BERLIN — The German parliament narrowly rejected on Friday an opposition-sponsored bill calling for tougher rules on migration that risked becoming the first draft legislation to pass thanks to a far-right party. It became a focus of a controversy about the attitude toward the far right of the front-runner in Germany's upcoming election.
German opposition's migration bill narrowly defeated amid controversy over far-right support
The German parliament narrowly rejected on Friday an opposition-sponsored bill calling for tougher rules on migration that risked becoming the first draft legislation to pass thanks to a far-right party. It became a focus of a controversy about the attitude toward the far right of the front-runner in Germany's upcoming election.
By GEIR MOULSON
Opposition leader and front-runner Friedrich Merz has put demands for a more restrictive approach to migration at the center of his campaign for the Feb. 23 election since a deadly knife attack last week by a rejected asylum-seeker.
The way he has done so prompted opponents to accuse him of breaking a taboo and endangering mainstream parties' ''firewall'' against the far-right Alternative for Germany. He insists his position is unchanged and that he didn't and won't work with the party.
On Wednesday, Merz put a nonbinding motion to parliament calling for Germany to turn back many more migrants at its borders, insisting decisions are needed now regardless of who supports them. The measure squeaked through thanks to support from the far-right party, a first that draw a rare public rebuke from ex-Chancellor Angela Merkel, a former leader of Merz's party.
On Friday, months-old legislation proposed by Merz's center-right Union bloc that called for an end to family reunions for migrants with a protection status that falls short of full asylum went to a vote. It also would have given federal police increased powers to carry out deportations. The center-left governing parties said they would reject the so-called ''influx limitation bill,'' while a combination of opposition parties including Alternative for Germany, or AfD, said they would back it.
After an unusually heated debate delayed by long and unsuccessful negotiations on a compromise between mainstream parties, it was rejected by 350 votes to 338, with five abstentions. Some lawmakers cheered and clapped as the result was announced. Merz, who said 12 lawmakers from his own bloc didn't back the plan, asserted that the ''asylum turnaround'' he sought failed because of the governing parties.

* _Jobs_:
(A) Turn the paragraph of the migration bill article that begins "On Friday, months-old legislation" into a short bulleted list that keeps its main facts.
(B) In the migration bill article, by what vote was the bill rejected?
Answer using nothing but the migration bill article.

* _Data records_:
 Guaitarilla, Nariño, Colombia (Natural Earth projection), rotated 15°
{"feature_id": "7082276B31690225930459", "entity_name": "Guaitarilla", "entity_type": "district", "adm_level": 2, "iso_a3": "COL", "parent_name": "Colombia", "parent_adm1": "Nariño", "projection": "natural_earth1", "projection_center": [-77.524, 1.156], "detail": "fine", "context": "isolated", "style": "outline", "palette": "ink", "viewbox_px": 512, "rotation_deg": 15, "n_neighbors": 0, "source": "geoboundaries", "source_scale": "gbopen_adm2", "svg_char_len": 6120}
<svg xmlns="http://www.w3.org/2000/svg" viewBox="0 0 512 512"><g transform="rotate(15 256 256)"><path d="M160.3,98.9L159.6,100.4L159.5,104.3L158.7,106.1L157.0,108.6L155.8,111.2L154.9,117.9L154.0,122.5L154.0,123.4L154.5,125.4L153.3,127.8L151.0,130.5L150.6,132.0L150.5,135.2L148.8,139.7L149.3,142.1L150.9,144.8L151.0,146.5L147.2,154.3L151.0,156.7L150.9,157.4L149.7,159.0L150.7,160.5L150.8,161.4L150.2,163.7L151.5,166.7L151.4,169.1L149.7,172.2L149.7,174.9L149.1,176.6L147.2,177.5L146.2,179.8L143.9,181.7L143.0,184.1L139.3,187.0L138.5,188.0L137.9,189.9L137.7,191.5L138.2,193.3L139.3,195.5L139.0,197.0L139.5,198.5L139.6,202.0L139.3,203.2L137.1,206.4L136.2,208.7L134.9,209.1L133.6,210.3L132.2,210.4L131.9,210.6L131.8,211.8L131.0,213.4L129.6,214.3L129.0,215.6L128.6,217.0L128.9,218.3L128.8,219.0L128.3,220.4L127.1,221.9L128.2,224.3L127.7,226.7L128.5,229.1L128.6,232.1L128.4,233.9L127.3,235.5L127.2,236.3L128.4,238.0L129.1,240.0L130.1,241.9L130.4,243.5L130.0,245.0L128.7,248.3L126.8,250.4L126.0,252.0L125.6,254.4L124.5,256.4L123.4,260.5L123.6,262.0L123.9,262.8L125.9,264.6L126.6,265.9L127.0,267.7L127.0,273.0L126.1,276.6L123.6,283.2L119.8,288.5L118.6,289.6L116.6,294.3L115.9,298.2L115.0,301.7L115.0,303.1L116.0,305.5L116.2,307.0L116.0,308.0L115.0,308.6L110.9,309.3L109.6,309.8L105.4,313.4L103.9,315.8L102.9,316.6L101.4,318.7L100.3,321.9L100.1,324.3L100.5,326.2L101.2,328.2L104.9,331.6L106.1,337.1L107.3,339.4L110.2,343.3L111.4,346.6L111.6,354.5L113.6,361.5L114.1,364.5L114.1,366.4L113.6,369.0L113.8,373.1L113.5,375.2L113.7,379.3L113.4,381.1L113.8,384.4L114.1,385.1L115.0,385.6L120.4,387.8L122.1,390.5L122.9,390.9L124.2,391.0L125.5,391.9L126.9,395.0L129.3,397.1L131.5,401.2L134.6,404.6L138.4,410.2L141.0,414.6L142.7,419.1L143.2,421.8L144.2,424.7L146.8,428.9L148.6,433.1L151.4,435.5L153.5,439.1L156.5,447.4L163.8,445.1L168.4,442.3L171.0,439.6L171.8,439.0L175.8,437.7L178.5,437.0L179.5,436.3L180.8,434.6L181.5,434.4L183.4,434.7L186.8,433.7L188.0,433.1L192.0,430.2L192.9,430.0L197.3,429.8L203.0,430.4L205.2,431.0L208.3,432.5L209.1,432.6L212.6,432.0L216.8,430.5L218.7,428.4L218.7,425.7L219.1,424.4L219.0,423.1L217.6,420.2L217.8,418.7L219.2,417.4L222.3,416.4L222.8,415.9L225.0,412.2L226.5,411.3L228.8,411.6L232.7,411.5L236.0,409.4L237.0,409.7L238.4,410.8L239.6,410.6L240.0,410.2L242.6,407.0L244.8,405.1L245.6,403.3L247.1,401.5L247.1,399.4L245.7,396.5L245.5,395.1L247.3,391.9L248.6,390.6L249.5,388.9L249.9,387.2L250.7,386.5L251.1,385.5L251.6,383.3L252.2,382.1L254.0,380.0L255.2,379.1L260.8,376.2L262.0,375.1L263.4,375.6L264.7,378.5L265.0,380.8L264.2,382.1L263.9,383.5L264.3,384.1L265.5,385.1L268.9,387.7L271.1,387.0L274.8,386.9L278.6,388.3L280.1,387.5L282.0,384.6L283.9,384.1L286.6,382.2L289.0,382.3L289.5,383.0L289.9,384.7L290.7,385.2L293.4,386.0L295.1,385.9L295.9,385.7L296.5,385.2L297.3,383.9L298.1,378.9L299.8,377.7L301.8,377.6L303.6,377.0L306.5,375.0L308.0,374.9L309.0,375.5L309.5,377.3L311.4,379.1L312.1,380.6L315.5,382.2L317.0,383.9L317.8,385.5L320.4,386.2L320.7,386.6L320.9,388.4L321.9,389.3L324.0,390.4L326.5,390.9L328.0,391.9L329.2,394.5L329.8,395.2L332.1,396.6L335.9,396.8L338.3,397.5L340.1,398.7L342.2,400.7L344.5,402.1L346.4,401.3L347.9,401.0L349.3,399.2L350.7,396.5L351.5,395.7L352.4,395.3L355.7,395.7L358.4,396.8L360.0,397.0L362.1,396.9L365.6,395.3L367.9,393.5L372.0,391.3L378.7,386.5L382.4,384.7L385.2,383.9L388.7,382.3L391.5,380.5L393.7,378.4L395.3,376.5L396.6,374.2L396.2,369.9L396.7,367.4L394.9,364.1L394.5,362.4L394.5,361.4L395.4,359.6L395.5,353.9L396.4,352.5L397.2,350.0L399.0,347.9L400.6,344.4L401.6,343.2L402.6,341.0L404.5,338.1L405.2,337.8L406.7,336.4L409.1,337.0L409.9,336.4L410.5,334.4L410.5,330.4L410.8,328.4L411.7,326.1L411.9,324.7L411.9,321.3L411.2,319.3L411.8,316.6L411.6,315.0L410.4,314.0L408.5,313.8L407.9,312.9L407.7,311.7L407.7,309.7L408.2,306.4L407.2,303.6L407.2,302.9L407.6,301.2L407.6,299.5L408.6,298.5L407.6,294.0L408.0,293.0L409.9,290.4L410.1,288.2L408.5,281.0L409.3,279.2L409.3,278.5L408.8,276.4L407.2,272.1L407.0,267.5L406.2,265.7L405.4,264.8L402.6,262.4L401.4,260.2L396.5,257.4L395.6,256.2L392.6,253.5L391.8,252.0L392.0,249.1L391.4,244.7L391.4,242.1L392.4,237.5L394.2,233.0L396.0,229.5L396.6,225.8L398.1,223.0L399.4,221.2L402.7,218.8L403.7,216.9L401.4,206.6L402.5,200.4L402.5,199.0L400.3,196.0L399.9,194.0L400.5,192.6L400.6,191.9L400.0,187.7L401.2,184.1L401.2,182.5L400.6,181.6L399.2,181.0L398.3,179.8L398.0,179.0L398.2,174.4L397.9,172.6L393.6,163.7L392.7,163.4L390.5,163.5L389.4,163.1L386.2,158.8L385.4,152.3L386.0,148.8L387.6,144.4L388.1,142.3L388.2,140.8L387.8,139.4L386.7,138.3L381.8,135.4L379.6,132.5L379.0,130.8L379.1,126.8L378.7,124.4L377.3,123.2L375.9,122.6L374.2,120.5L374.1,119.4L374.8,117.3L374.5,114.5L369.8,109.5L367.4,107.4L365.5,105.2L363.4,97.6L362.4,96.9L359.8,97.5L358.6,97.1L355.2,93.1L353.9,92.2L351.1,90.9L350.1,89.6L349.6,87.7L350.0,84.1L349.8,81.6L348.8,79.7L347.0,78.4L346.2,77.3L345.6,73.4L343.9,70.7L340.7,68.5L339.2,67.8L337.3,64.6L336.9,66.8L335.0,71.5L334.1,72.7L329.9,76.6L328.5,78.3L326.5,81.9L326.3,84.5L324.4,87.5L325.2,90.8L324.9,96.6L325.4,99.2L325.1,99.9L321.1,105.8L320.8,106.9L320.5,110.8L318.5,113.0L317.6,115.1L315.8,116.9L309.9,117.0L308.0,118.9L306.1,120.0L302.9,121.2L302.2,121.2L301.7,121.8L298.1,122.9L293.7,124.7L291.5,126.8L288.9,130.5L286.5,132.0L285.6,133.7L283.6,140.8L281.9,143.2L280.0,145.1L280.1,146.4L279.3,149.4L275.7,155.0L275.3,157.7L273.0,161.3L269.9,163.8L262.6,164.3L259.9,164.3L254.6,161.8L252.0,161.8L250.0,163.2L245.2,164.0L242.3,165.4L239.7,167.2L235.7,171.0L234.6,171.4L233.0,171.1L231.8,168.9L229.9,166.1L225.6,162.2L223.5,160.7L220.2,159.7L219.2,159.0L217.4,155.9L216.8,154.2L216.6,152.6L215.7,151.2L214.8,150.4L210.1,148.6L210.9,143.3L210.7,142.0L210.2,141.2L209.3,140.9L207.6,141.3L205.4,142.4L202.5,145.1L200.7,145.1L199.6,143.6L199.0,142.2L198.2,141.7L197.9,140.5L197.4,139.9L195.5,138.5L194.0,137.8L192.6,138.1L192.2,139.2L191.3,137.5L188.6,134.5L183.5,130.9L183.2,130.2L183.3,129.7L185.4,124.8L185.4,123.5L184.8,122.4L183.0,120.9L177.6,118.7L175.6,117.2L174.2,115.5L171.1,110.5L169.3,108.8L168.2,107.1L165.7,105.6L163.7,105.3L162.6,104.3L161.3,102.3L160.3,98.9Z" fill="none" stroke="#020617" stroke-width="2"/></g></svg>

...

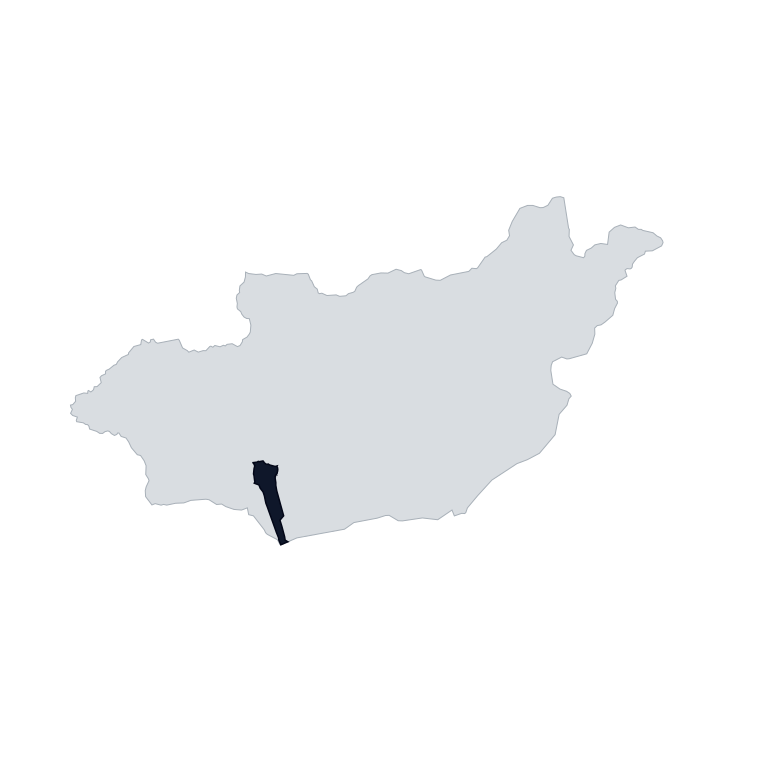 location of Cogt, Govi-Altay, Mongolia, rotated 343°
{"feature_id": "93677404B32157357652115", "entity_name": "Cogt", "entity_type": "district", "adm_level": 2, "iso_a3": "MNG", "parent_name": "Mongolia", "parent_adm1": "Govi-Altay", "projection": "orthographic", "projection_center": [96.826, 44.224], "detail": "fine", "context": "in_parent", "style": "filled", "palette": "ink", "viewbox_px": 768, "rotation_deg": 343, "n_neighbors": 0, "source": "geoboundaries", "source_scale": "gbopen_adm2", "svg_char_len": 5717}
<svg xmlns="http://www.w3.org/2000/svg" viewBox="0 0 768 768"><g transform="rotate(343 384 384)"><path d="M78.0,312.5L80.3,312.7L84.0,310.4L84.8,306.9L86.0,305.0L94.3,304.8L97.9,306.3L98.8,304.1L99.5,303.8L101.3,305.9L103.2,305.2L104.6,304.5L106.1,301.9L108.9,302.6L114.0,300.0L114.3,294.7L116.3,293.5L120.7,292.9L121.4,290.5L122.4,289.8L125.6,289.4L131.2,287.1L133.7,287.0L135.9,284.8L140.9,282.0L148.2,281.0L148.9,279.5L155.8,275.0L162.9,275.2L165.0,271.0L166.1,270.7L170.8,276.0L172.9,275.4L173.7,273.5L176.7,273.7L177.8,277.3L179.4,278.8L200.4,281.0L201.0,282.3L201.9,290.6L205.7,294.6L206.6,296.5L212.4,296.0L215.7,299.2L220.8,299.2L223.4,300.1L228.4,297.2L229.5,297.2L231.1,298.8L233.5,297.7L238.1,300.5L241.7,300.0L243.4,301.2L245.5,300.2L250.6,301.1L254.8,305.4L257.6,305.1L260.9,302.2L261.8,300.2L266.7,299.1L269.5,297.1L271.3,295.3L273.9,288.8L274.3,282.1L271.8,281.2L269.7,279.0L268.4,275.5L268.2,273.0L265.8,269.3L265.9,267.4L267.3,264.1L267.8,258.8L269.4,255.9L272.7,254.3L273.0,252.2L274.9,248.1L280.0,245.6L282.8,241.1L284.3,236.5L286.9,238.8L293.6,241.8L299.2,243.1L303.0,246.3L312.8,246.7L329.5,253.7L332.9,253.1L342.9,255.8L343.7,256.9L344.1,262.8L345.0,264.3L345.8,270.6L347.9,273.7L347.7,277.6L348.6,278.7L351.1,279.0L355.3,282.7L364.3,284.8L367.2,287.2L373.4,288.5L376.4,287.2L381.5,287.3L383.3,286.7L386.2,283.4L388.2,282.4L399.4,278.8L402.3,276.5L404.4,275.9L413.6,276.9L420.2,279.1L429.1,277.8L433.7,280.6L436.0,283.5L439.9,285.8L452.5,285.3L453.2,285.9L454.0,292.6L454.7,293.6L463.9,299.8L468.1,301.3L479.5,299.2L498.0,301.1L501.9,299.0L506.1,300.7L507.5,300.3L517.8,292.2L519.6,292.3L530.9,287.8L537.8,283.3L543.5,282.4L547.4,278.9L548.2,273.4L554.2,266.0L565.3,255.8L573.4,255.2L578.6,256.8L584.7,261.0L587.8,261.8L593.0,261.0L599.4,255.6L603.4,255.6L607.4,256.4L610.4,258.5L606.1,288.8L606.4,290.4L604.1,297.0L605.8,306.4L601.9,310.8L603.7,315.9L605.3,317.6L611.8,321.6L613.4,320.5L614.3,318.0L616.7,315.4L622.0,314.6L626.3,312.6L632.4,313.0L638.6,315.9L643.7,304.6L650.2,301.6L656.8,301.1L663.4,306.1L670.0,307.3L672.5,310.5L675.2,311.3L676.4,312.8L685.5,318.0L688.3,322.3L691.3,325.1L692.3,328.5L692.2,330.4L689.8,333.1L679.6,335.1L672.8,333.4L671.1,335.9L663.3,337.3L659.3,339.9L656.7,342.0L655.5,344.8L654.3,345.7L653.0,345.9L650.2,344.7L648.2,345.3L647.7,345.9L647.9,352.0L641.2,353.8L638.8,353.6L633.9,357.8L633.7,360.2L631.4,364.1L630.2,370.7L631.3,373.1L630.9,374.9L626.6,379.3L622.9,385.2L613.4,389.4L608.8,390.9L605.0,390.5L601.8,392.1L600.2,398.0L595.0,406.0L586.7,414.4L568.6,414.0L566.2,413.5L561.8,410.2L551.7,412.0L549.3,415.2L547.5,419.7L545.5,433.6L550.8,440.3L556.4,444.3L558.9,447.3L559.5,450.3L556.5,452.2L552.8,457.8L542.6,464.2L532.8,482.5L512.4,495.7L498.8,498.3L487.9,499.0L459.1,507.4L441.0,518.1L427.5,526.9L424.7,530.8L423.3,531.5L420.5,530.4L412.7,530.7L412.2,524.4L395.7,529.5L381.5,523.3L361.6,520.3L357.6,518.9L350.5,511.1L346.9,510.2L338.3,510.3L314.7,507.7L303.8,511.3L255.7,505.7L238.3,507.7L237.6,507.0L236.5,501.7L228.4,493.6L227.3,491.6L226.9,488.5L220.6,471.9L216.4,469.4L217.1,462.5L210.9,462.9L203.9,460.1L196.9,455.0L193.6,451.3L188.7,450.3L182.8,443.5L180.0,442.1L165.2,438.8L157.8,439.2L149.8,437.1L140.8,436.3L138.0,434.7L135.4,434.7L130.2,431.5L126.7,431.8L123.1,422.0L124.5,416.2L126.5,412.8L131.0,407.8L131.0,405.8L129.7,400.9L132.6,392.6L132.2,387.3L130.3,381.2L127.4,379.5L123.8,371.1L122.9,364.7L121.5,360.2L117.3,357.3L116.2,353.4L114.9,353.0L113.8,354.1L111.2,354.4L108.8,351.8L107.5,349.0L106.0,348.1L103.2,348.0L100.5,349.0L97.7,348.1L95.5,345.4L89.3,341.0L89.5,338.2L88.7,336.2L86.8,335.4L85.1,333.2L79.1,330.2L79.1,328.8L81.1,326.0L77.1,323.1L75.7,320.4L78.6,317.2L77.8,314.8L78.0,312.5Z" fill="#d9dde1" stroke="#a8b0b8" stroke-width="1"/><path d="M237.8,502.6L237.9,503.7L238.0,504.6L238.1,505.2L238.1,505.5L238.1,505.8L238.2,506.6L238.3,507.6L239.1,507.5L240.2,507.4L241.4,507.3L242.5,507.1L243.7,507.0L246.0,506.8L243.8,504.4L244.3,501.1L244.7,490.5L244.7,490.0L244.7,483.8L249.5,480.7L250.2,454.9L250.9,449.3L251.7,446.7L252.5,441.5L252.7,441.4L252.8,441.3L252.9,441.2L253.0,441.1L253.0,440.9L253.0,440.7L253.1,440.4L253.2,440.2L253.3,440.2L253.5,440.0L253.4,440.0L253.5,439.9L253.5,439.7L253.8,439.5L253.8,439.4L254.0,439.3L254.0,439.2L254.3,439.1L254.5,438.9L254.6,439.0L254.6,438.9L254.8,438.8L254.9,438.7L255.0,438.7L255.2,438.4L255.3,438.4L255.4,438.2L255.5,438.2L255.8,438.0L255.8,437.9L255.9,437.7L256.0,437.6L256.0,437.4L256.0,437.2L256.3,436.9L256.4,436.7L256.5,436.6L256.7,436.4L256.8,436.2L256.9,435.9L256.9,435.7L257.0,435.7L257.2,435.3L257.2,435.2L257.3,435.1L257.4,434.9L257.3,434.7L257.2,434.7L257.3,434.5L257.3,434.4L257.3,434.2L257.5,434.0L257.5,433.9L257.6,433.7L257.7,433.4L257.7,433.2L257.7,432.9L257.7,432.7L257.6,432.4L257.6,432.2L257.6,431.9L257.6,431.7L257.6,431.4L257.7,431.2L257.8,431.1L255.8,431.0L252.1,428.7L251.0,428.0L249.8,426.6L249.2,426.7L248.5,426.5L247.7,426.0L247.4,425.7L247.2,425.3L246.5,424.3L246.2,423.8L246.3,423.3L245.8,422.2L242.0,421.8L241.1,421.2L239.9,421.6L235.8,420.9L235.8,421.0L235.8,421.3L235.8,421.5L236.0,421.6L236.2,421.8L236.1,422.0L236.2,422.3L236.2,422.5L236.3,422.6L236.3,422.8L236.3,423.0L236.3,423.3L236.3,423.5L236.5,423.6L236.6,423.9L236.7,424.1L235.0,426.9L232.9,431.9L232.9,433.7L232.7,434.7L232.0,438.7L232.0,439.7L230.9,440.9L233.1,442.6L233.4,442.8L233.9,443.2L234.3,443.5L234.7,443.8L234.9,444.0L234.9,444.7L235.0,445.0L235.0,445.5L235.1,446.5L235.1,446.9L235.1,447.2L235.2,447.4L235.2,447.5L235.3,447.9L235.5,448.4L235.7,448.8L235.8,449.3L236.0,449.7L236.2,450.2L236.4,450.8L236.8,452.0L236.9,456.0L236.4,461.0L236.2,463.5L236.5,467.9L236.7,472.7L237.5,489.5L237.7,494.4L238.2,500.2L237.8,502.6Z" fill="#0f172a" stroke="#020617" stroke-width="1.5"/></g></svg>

* _Responses to the exercise_:
(A)
- Merz's center-right Union bloc had proposed the legislation months earlier, and it went to a vote on Friday.
- It called for ending family reunions for migrants whose protection status falls short of full asylum.
- It would also have given federal police more powers to carry out deportations.
- The center-left governing parties said they would reject this "influx limitation bill."
- A combination of opposition parties, including Alternative for Germany (AfD), said they would back it.

(B) It was rejected by 350 votes to 338, with five abstentions.